Killing despite reasonable doubt

The death penalty is inhuman and barbaric and should have no place in any society. Even those who may disagree with this fundamental moral principle cannot deny that capital punishment around the world is plagued by such massive problems that leave no other conclusion but to call for its universal abolition. 

In the US, 155 people on death row have been exonerated of their crimes since 1976, suggesting that many more innocent people have been sentenced to die and, in some cases, been executed. Then there is the inherent racial injustice. As study after study has shown, a black person accused of killing a white person is more likely to receive the death penalty than the white killer of a black person. Race and economic status, essentially the financial means to afford adequate legal representation, seem to be key factors in the sentence received. As the adage goes, “if you don’t have the capital, you will get the punishment.” 

In just over a week’s time, the State of Oklahoma plans to execute Richard Glossip, a man who was convicted 17 years ago for allegedly hiring another man to kill his employer. Following incriminating testimony from the man who actually swung the baseball bat that killed Barry Van Treese, Glossip was sentenced to die by lethal injection in Oklahoma’s death chamber. In a chilling twist, Oklahoma plans to use the same lethal injection protocol to execute Glossip that was used in the botched execution of Clayton Lockett last year. Lockett’s execution went so badly wrong that the Supreme Court took up the matter in Glossip v Gross. The case failed, and Glossip moved one step closer to the gurney.

Looking at the details of the case, there are plenty of reasons to believe that Glossip did not commit the crimes he was accused of.
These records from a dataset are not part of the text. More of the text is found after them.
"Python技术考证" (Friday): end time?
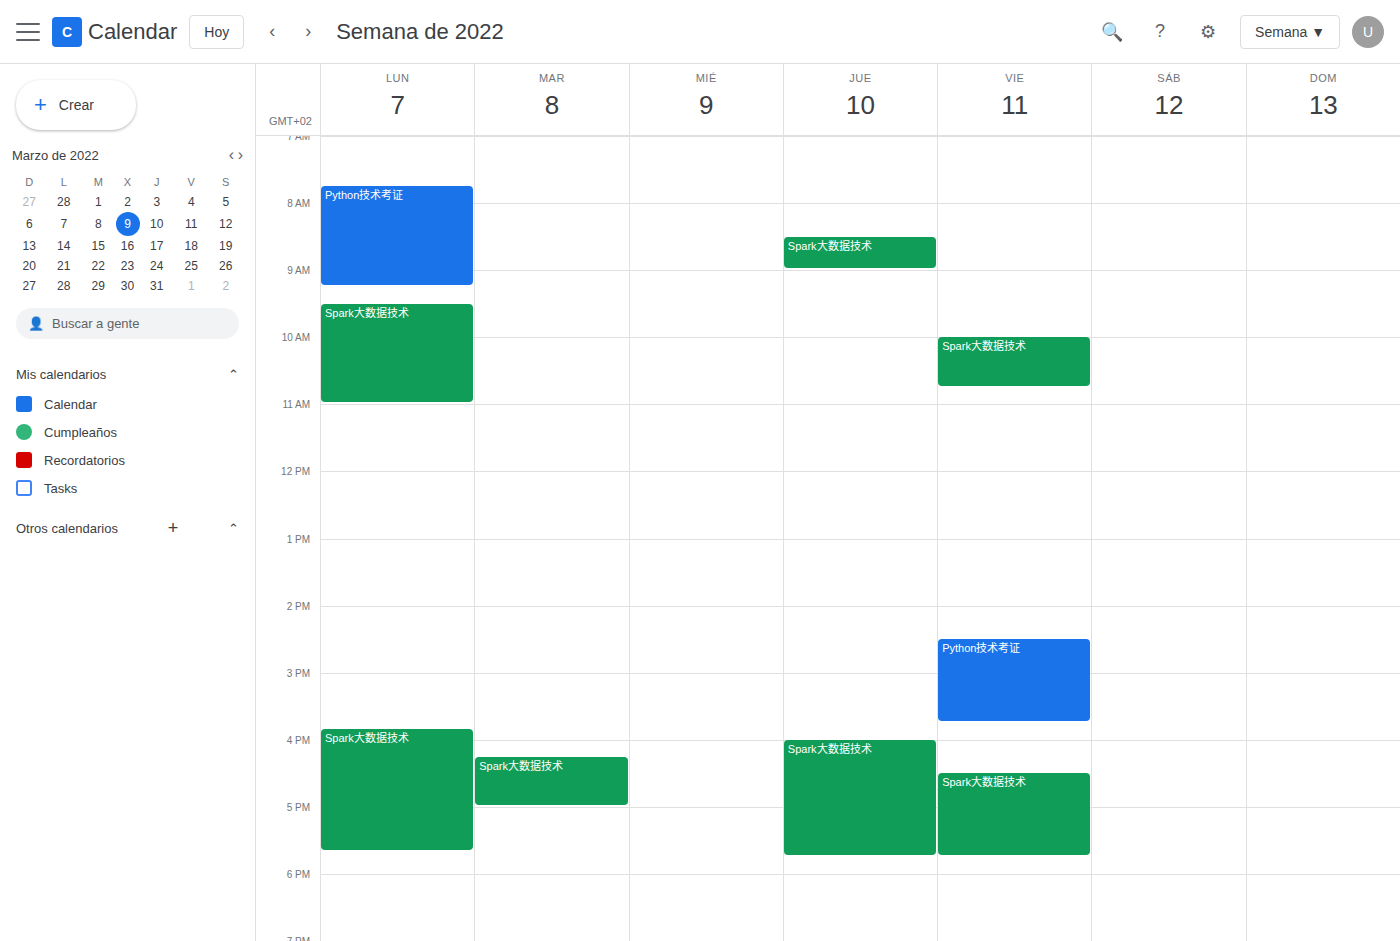
3:45 PMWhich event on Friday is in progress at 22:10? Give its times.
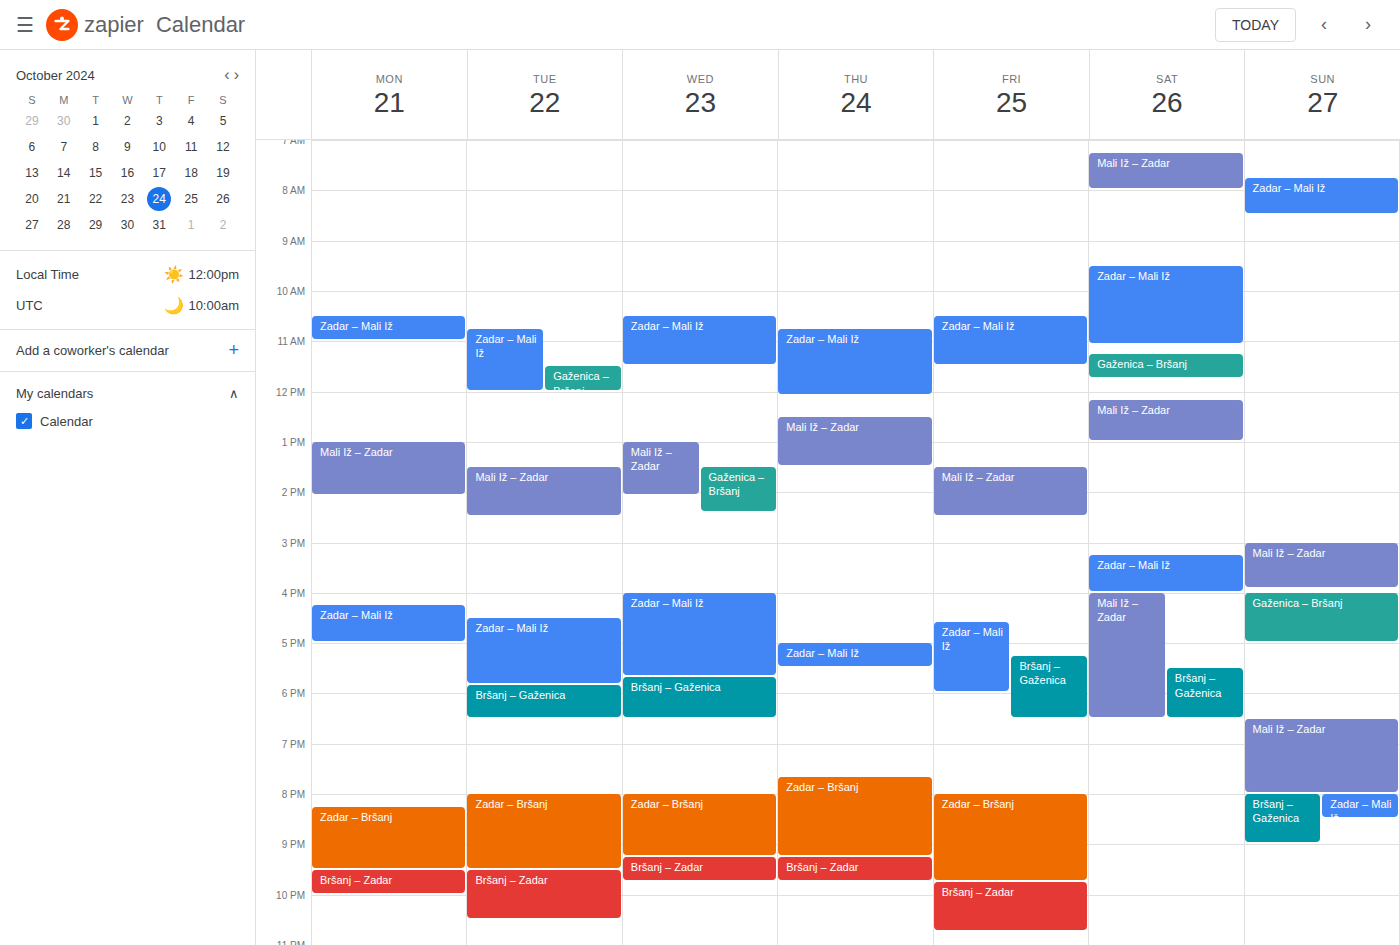
"Bršanj – Zadar", 21:45 to 22:45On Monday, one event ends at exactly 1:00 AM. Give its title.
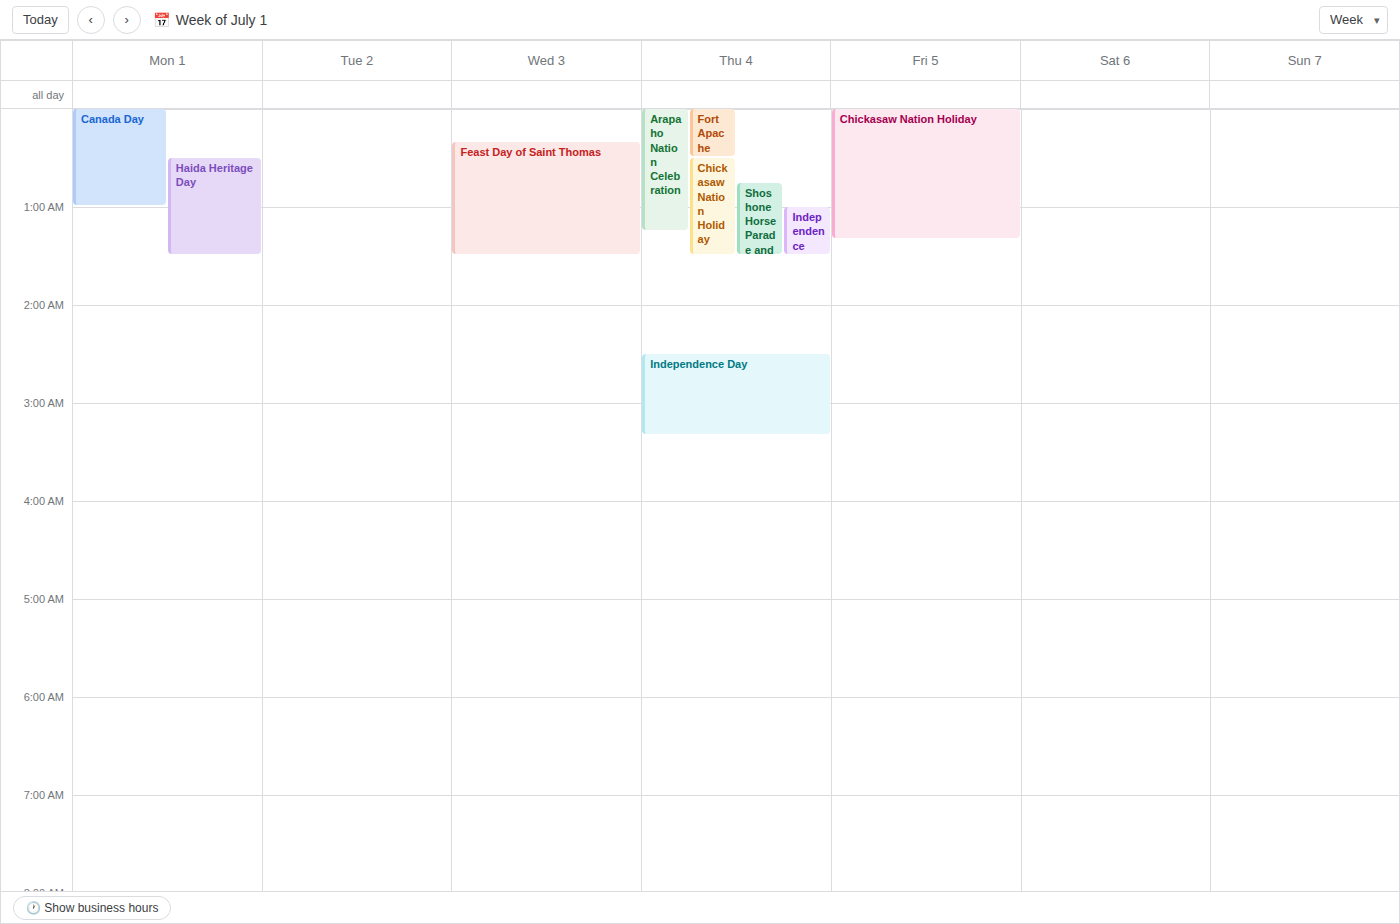
"Canada Day"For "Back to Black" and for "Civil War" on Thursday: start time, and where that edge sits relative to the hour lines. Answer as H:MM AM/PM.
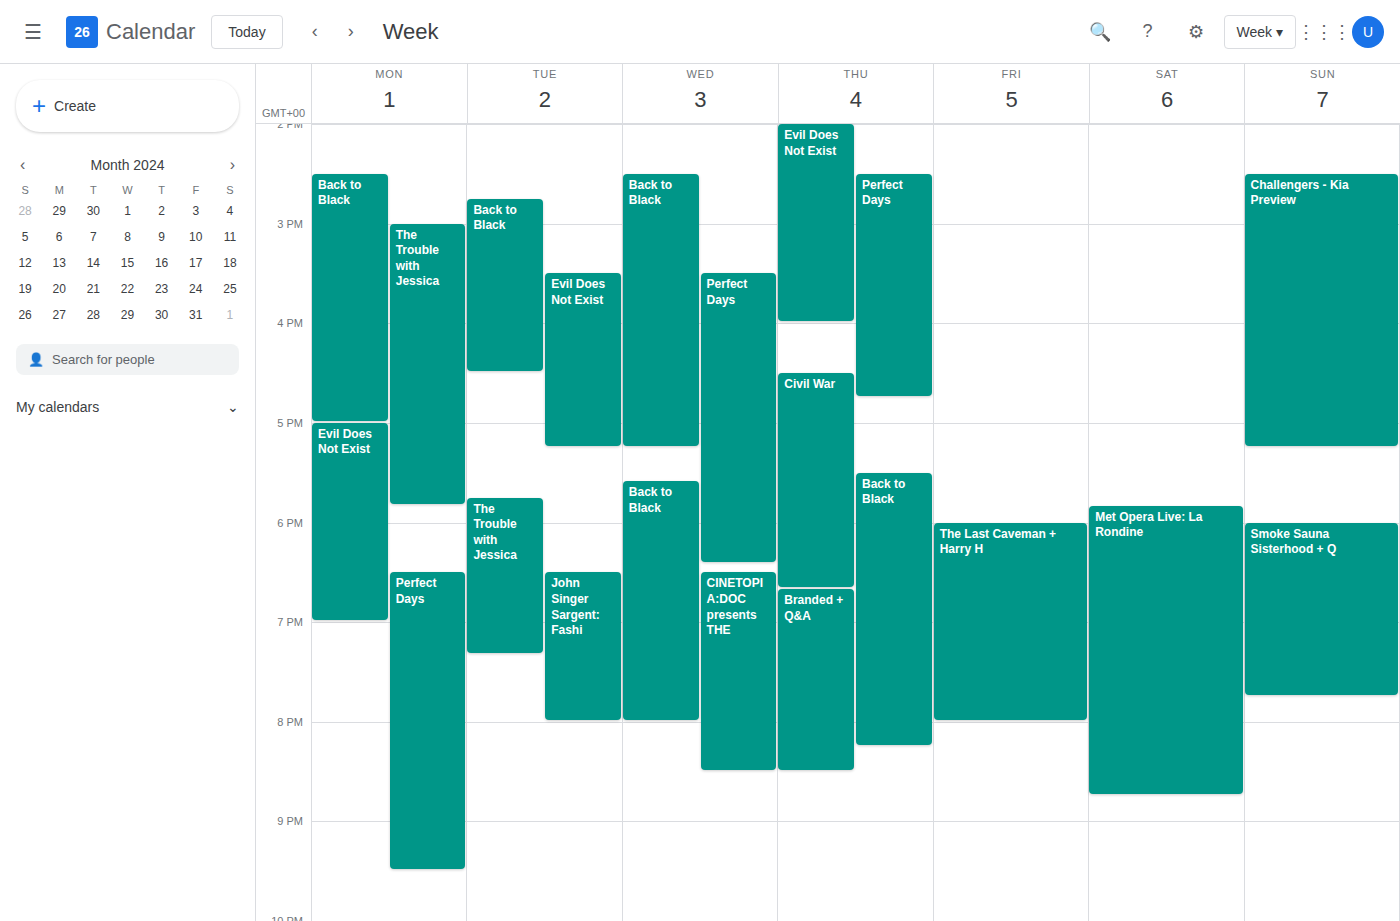
"Back to Black": 5:30 PM, halfway between the 5 PM and 6 PM lines. "Civil War": 4:30 PM, halfway between the 4 PM and 5 PM lines."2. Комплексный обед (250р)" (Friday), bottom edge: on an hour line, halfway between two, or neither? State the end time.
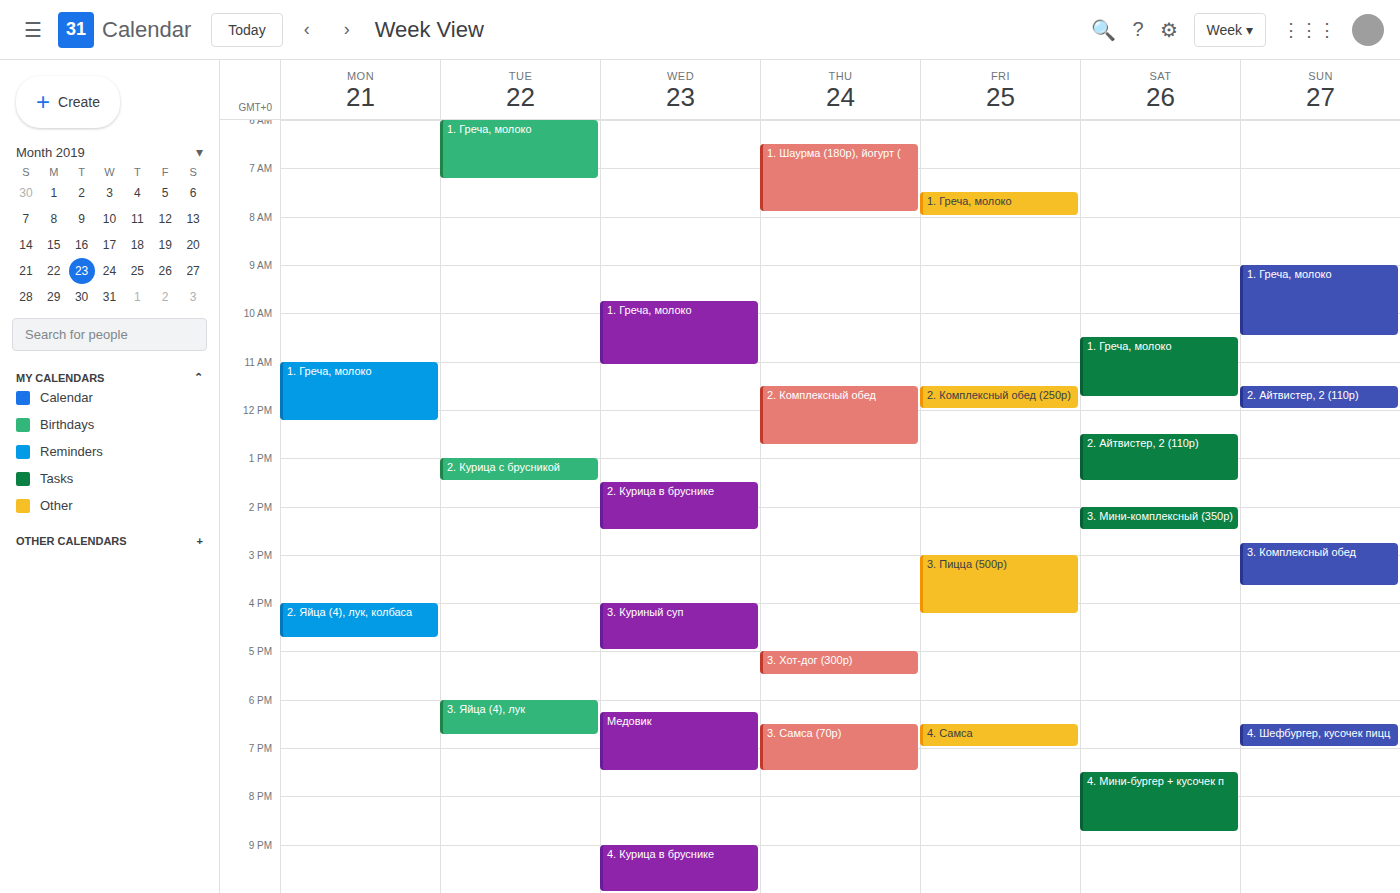
12:00 PM -- exactly on the 12 PM line.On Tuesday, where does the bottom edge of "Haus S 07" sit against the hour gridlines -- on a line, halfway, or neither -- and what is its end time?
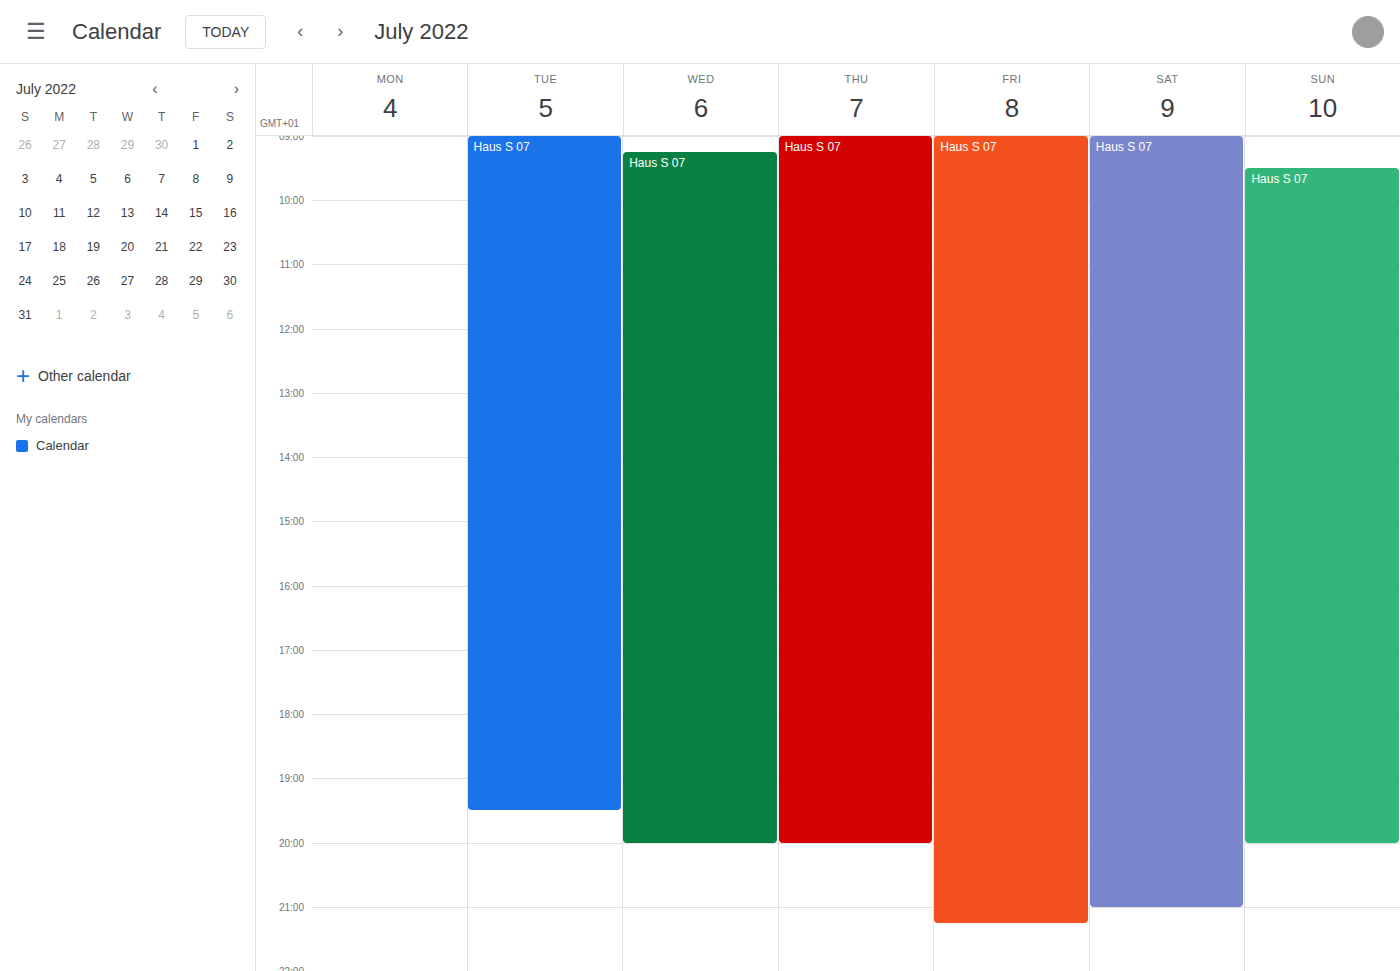
7:30 PM -- halfway between the 7 PM and 8 PM lines.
The conviction was based entirely on the killer’s testimony, which changed considerably over time. There is no physical evidence linking Glossip to the crime, and also no motive. But nonetheless, this total lack of evidence has not swayed state and federal courts to reconsider Mr Glossip’s execution and grant the reprieve he needs now to make his case.

As in many questionable cases before, from Troy Davis in Georgia to Cameron Todd Willingham in Texas, the system is moving mercilessly towards the scheduled death date. After his appeals have been exhausted, all of Glossip’s hopes now rest with Governor Mary Fallin, who has the executive power to issue a stay of his execution.

Thankfully, Mr. Glossip’s case has received vocal support, most notably from Susan Sarandon, Sister Helen Prejean and Dr. Phil McGraw – who have started a petition to grant him a stay of execution.

I have decided to join their call for reprieve, convinced that it cannot be the will of the good people of Oklahoma to kill a man when so much reasonable doubt has been cast on his guilt. Ten death row prisoners have been exonerated in Oklahoma since 1976, four of them based on findings of false testimony.

I hope Governor Fallin will side with those who argue that Richard Glossip has not had a fair chance to make his case. Giving him another opportunity to prove his innocence is not being weak on crime, it’s being strong on justice.